§ Task details
What you return must be the data below, word for word, without any images.

§ Records for the exercise
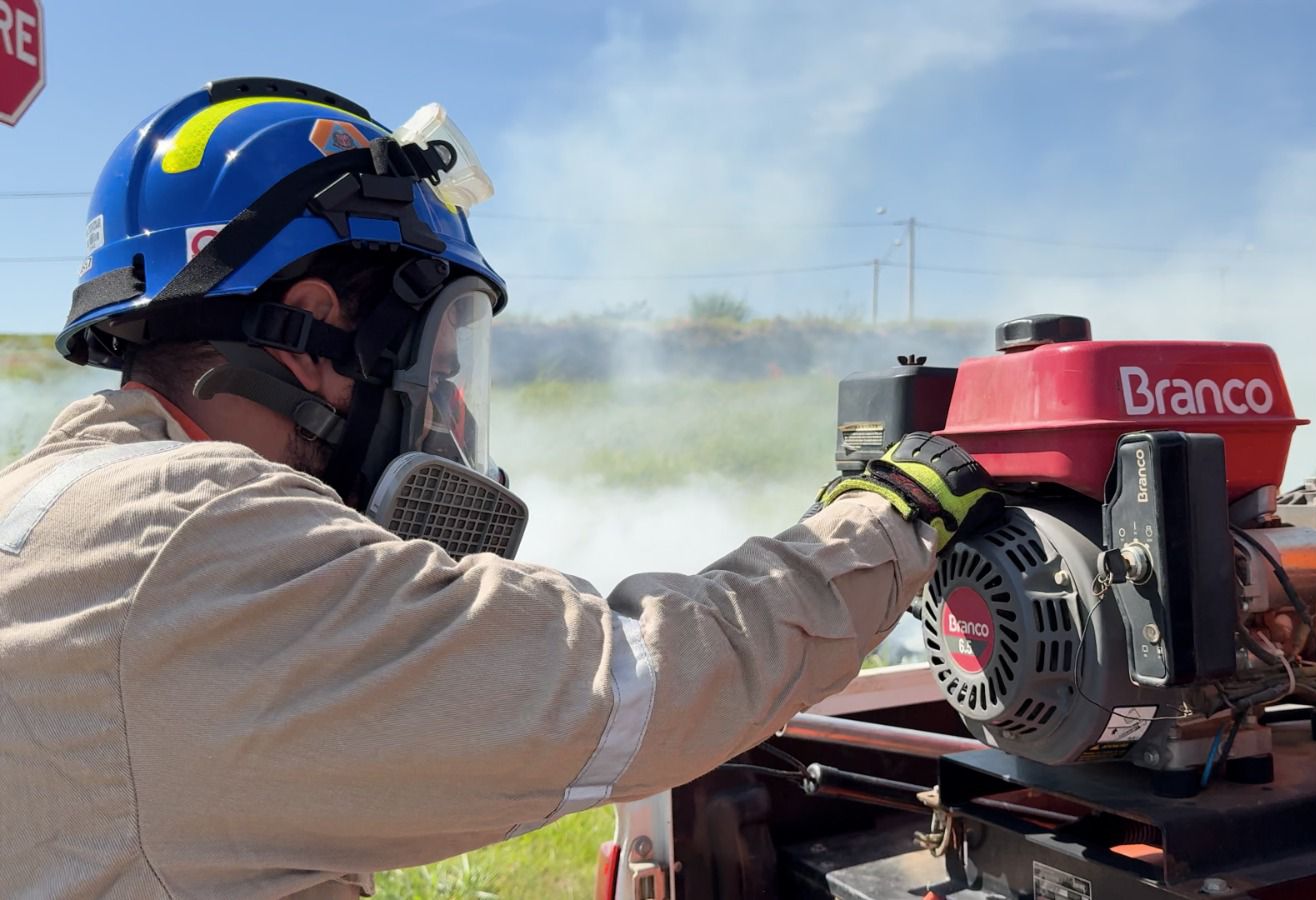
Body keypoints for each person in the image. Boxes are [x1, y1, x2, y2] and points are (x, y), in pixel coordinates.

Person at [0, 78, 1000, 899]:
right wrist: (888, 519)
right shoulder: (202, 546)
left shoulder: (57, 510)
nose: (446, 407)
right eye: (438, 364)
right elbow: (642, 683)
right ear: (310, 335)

§ Written answer
Body keypoints for each person in the image. Boxes are [x1, y1, x2, y2] and points are (x, y), in pixel coordinates.

Person at [0, 78, 1000, 899]:
right wrist: (888, 519)
right shoulder: (202, 546)
left shoulder: (57, 510)
nose: (446, 407)
right eye: (438, 364)
right elbow: (642, 683)
right ear: (310, 335)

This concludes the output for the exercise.